Parmi eux, deux seront les bienvenues à Montréal: la mezzo chinoise Guang Yang, au timbre nourri, à l'expression juste et au registre de poitrine superbe dans «O don fatale» de Don Carlos et, surtout, sa consoeur Elizabeth Bishop, brûlante de passion intérieure et faisant preuve d'une maturité vocale et artistique absolue. Cette chanteuse est une Santuzza (Cavalleria rusticana de Mascagni) idéale.

Pour le reste, on sera heureux de réentendre le baryton John Fanning, une autre mezzo, Keri Alkema, intéressante dans Rossini, et Antonio Figueroa, fin ténor de l'Atelier de l'OdeM qui devrait essayer Mozart. Sa collègue Charlotte Corwin a également bien paru, alors que l'on se demande ce qui a poussé le baryton Alexandre Sylvestre à se frotter à Wagner.

S'agissant de nos vedettes, Marc Hervieux a semblé vocalement très fatigué, forçant sur le registre physique; Manon Feubel, moins à l'aise qu'en 2005, a chanté un peu bas; Marie-Josée Lord a livré un beau Puccini, et Gianna Corbisiero fut plus convaincante dans les ensembles que dans son air.

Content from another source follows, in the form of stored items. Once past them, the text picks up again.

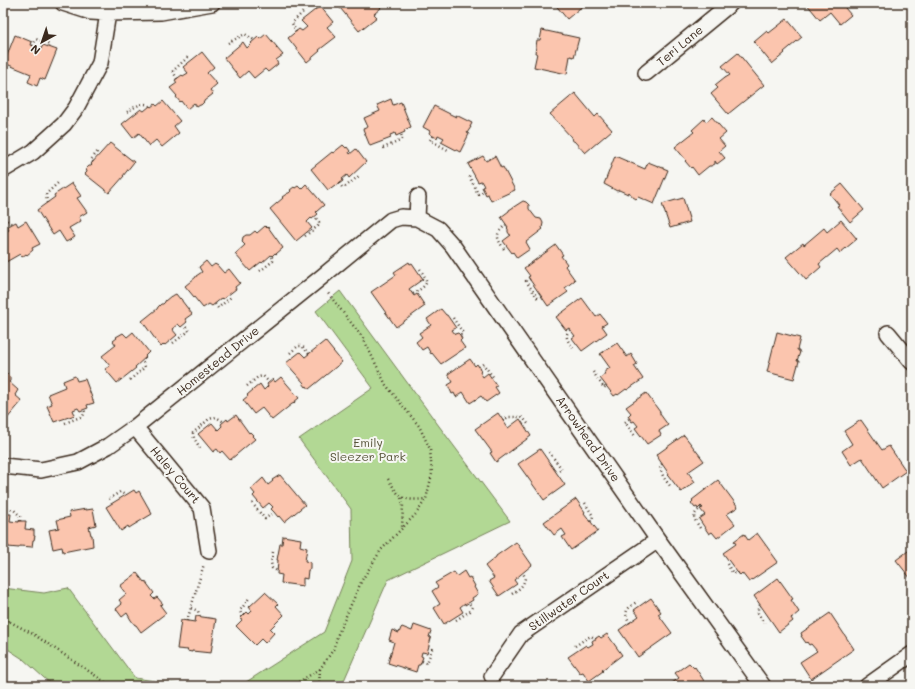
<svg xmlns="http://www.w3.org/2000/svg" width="915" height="689" font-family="Mali,sans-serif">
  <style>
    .green { fill: #b2d894; stroke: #768159 }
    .building { fill: #fbc5ae; stroke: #3b2a1e }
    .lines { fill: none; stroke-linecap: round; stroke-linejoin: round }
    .street-casing { stroke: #3b2a1e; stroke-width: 18 }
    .path { stroke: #3b2a1e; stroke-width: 2.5; stroke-dasharray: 1 3; stroke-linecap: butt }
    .street { stroke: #f6f6f2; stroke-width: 15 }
    .labels { text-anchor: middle; stroke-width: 4; stroke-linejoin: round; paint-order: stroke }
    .street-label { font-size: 12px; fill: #3b2a1e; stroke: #f6f6f2 }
    .park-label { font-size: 12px; fill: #59563c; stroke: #f6f6f2 }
  </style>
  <rect width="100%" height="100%" fill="#f6f6f2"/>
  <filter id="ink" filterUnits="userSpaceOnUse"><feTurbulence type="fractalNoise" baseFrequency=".025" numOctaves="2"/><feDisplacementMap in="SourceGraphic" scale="8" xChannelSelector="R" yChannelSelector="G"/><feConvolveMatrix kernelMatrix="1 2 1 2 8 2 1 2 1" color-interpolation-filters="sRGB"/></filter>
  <g filter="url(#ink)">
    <path class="green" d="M340,291L439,426L510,521L388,580L342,685V686H240L324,632L352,561L351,509L299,439L373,388L316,311Z
      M3,588L44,593L68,588L135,678L188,686H53L23,659L3,646Z"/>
    <path class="building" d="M336,3H385L380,7L381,8L374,14L377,17L359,31Z
      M554,3H586L567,19Z
      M806,3H851L845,8L851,15L840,24L830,12L820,20Z
      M320,6L333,22L327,27L336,37L319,50L320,51L307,62L288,38L299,29L302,31L307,27L301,21Z
      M787,19L802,37L784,52L785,53L772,64L754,42L767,31L769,33Z
      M542,30L579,38L574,57L570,56L567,74L534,67L537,53H535L537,40H540Z
      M266,34L277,47H276L283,55L276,60L278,64L268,72L265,69L254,78L248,71L240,78L224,58L243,42L247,48L252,43H251L258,37L260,39Z
      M15,35L32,42L31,45L41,49L43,45L57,50L45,80L40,78L37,86L28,82L31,74L4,63Z
      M202,52L214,67L207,73L217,84L210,90L213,94L204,101V102L201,105H200L197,107L194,103L187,109L181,101L180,102L176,97L177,96L170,88L177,83L175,80L182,75L183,76L188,73L183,67Z
      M738,53L764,85L728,114L711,94L718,88L715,85L725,77V78L730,75L722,66Z
      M575,93L595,117L598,114L612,130L585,153L574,141H572L571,137L550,114Z
      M391,99L393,105L401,102L411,127L404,130L405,132L396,136L395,133L390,135L391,138L370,146L363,129L368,127L364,118L380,111L377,105Z
      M163,101L180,121L174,126L179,133L162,147L156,140L149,146L139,133L133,138L122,124L141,109L144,111L150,106L151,107L155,104L157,106Z
      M434,106L456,117V115L472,123L470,127H471L467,133L469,134L460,152L441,142L444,138L438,135L437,138L433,136L429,133L430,131L423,127Z
      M712,117L726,133L719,139L725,146L719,151L725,158L717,164L715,161V164L711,166H709L698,175L692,167L691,168L685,161L686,160L675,147L694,132L692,130L704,119L706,122Z
      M110,143L134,162L123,176H124L109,193L85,174L87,172L86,169L89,166H91L92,165L91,164Z
      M343,145L346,148L347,147L350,151L349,152L350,154L356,149L366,162L349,178L347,175L342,179L343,181L336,186L335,185L328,190L311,169L332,152L333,153Z
      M483,156L486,161L495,156L501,168L503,167L515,190L491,201L488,194L486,195L482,187L484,186L481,181L478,182L468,164Z
      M615,156L645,169L648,162L668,170L654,204L638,197L636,199L633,197L629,192L628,194L619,190L617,191L604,184Z
      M72,183L81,196L77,198L87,212L79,217L81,221L69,228L75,237L66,242L59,231L53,235L37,210L55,197L54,195Z
      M306,184L324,205L316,212L318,214L312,219L311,218L307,222L312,228L296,241L270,209L283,198L282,197L288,193H289L291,191L290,190L294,187L295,188L298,186L301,189Z
      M842,184L864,210L850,222L837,206L839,205L830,194Z
      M683,198L690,222L670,228L662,204Z
      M523,201L526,202L529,205V209L536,218L541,219L543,223L542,228L543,229L526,242L530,249L517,258L513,252L512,253L503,241L511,235H510L508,232V229L507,228L508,227L501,217L509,211V210Z
      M841,220L857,239L840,253L837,249L819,264L821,267L806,280L786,257L803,243L804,245L824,228L827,232Z
      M26,221L40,244L32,248L33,250L27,255L26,254L22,257L20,254L6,262L3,257V233V234L9,230L7,227L12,224L16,222L18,226Z
      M265,226L267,228L268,227L283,248L276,254L275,253L272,256L271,255L262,263L261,262L250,271L235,254L245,245L242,242L243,237L246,235H250L255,231L257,233Z
      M556,245L563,255L561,256L567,264L565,266L575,280L565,288L568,292L548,306L528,277L530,276L524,268Z
      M206,261L211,267L215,264L216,265H217L224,273L229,269L240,283L235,287L236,289L223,299L222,298L212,306L209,304L203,308L185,286L196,277V276L202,272L199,267Z
      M409,262L410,264L412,263L423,279L409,289L414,296L417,294L425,306L396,327L371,292L396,275L394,272Z
      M176,294L180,299V298L182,300V301L192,314L185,319L187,322L181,327L178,324L172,329L177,335L165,345L164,344L161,347L142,321L157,309L158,307L161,304H163L165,302V301L171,296H172Z
      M582,298L596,317L600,314L607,323L602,326L607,333L582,351L572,338L575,336L569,328L566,330L556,317Z
      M441,309L446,315H447L456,328L452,330L455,334L458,333L460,335L462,339L460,341L465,348L441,364L436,358L432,353L431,354L427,347L422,350L416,342L422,337L419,333L431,325L427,319Z
      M133,332L149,352L145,356L146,357L135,367L136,368L117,383L105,369L110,366L102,356L116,345L113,341L117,338L116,337L123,333L127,337Z
      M777,332L800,338L797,350H799V352H800L797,361H799L794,379L767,372Z
      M325,341L342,362L309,389L307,386L306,387L303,383H304L286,363L300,352L305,357Z
      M617,343L627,357L631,354L637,364L634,366L643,379L627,390L626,389L618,395L617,394L614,396L600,378L604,375V374L605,373V371L610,368L600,354Z
      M470,359L475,366L477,364L479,367L481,371L480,372L483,377L488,373L497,386L495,387L499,393L486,402L481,396L470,403L463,392L456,397L454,393L452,394L448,385L453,382L448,374Z
      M5,372L10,377V381L9,382L18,390L15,395L22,401L6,420L3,417V373Z
      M75,376L77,381L85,379L94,403L87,405L88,408L80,411L78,408L73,410L75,415L54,422L47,406L52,404L48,394L65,387L63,381Z
      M281,377L299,398L294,402L295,403L292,404L272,420L262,408L254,414L243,400L248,396L247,395L260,384L264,390L268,386L267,384L273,379L275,382Z
      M646,393L660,412V414L668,425L659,431L661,435L647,444L635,428L638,426L634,421L632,422L628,416L631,413L626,407Z
      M498,413L508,428L520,419L531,436L496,462L490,453L492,452L475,429Z
      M236,415L249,433L250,432L253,435L252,436L255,439L230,460L222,451L220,453L217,449L213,452L198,434L212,423L218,430L222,426L221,424L227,419L228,421Z
      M861,420L882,450L889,446L906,471L882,488L862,458L851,465L842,451L852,444L844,431Z
      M684,435L704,461L688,472L695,482L681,492L668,475L669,474L656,455Z
      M540,449L565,485L544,500L518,464Z
      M280,475L305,505L284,522L279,516L278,517L274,512L271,509L273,507L269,503L263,508L253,496L255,494L251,489L263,478L268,485L273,481L272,480Z
      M718,480L738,507L727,514L735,524L717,538L712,532L709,534L699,519L705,515L700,509L703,508L701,506L698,509L697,507L695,508L691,503L693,501L692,500Z
      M134,490L136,493L139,491L152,514L132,526L129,528L128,526L121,531L106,507Z
      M576,499L585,512L584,513L598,531L571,550L562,537L566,535L562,529L554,535L544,522Z
      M86,509V510L93,509L96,525L89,527L91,535H92L93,546L63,552L62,547L53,549L49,530L59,528L57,520L70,517L69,512Z
      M3,514H11L10,521L19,522V521H26L25,529L34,530V536H35L34,540H33L32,547L20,546L19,548L8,547V545H3Z
      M757,533L778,562L749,582L742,573L740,575L737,572L723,553L736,544L734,541L744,534L748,540Z
      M283,536L301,539L300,546L307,548L305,561L310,562V568L309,570H308L307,579L303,578V586L281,583L282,575L277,574L278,560H277L280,544H282Z
      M516,542L532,565L514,580L517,584L499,596L489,581L494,578L485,566L496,557V556Z
      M912,548V578L911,579L896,560Z
      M464,571L468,578L470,577L475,586L474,587L478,594L472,598L473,600L465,605V603L460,607L463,612L444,624L434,608L440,604L432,591L438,587L435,583L454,572L457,576Z
      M137,573L144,582L145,581L154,593L151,596L154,599L157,597L163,604L160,605L166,613L141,632L136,625H135L131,620L127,613L122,617L116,609L122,604L119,600L126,594L120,586Z
      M778,578L793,599L791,600L799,612L793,617H792L791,618L793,621L779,632L754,596Z
      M265,592L278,604L276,606L284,615L270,629L274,633L265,643L261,639L255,645L236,626L242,620L240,619L247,612L249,614L252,611L249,607Z
      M651,598L661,612L658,614L672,633L638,657L619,630L639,616L634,610Z
      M830,613L854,649L811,679L800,662L817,651L811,644L809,645L807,642L806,643L801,636H802L801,633Z
      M196,616L216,619L211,653L192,651V652L187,651L188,650L177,649L181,620L195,622Z
      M414,625L431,631L429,637L431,638L427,653L422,652L421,656L423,657L420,665H418L416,672L388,663L394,642L389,640L392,630L399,633L401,628L402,627L412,631Z
      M607,634L622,655L602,670L603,671L589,681L583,672L580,673L568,657L586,645L588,647L593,644L592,641L599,636L601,638Z
      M689,663L694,668L695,667L704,681L701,683L703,686H668L679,678L675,673Z"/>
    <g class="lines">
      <g class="street-casing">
        <path id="street" d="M63,3L91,12L108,13
          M646,73L731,3
          M3,170L33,152L64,124L76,108L100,63L108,13L161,12L212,3
          M417,218L418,197
          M888,333L912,362
          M135,427L202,508L209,551
          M3,466L41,470L78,462L108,446L135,427L318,280L391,220L401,217L417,218L438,229L453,246L658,540L763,686
          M492,676L521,634L658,540
          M867,686L912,654"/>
      </g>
      <path class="path" d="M296,32L292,23L305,10
        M228,43L245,34L254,40
        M33,46L36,39L50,45
        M177,79L173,71L188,57
        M127,112C135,107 143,100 152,107
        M433,136L430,140L448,150
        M383,148L400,141L402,138L401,134
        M93,162L91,160L98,151
        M469,176L478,194L484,191
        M339,183L342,187H345L359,176
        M47,203L46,194L58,183
        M3,220H6L12,224
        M305,236L318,226L319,222L315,217
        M504,249C496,237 495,234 506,225
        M260,271L273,261V258L271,256
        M530,279L526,281L539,300
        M413,294C428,284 430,284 420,269
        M215,304L218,308L231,297
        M453,318L463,333L460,335
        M570,330C563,336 569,342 573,348
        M173,343L189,331L184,325
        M290,353L298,346H302L309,354
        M479,367L483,364L494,378
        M593,372L604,388L606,386
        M130,380L145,367L144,364L142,361
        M247,386L258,377L263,376L269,382
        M629,419L625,422L635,436
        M503,421L508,417H521L524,419L529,425
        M65,423L83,416L85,412L84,409
        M200,448L194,438L193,433L209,419L216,417L224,422
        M549,452L562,469L556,472
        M662,464L660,466C661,475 666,481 671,487
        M388,479C401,499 401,501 426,499
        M401,498L403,504L402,529
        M109,499L120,492L125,495
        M252,503L265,519L274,512
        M585,503L593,516L592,520L590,521
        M3,507L14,510L20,516V521
        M700,528C693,517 691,516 702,507
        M273,552L271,562L272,568L277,571
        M727,564L732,572L737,574L739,573
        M512,594C519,589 524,586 525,577L523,573
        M760,605L758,608V613L765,625
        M191,608L198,611L200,617
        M242,617L240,611L250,597
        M3,618L33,634L111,686
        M456,620L470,611L472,607L469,603
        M187,621L204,564
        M630,623C622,611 628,608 638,601
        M575,646L587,638L591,636L596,639
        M422,661L427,663L433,646
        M292,686L320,669L333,650L338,634L362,580L381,550L416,514L426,499L432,474L430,449L419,426L386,385L363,338L327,292
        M319,686L320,669"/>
      <use href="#street" class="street"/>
    </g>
  </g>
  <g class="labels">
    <g class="street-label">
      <text transform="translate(680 46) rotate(-40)" y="4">Teri Lane</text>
      <text transform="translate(218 361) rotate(-39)" y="4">Homestead Drive</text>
      <text transform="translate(588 439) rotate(55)" y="4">Arrowhead Drive</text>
      <text transform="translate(175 475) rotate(50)" y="4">Haley Court</text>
      <text transform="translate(569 601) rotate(-35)" y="4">Stillwater Court</text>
    </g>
    <g class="park-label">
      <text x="368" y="447">Emily<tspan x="368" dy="14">Sleezer Park</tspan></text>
    </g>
  </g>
  <rect width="915" height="689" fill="none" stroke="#f6f6f2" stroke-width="16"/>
  <rect x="8" y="8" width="899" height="673" fill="none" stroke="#3b2a1e" stroke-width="1.5" filter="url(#ink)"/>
  <g transform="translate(42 42) rotate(220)" stroke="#f6f6f2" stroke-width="3" paint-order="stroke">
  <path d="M0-3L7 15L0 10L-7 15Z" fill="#3b2a1e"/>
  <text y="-6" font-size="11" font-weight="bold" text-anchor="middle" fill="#3b2a1e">N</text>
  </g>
</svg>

Pour finir, signalons l'entrée au Panthéon de l'art lyrique de Fernande Chiocchio, un ténor élégant mais froid (Stephen Costello), une perçante réincarnation de La Castafiore (Amanda Pabyan), une assistance qui a semblé en baisse d'environ 10 à 15 % et un accompagnement orchestral un peu moins concentré qu'à l'habitude sous la direction de James Meena, auquel on souhaite un petit break par rapport à la scène montréalaise.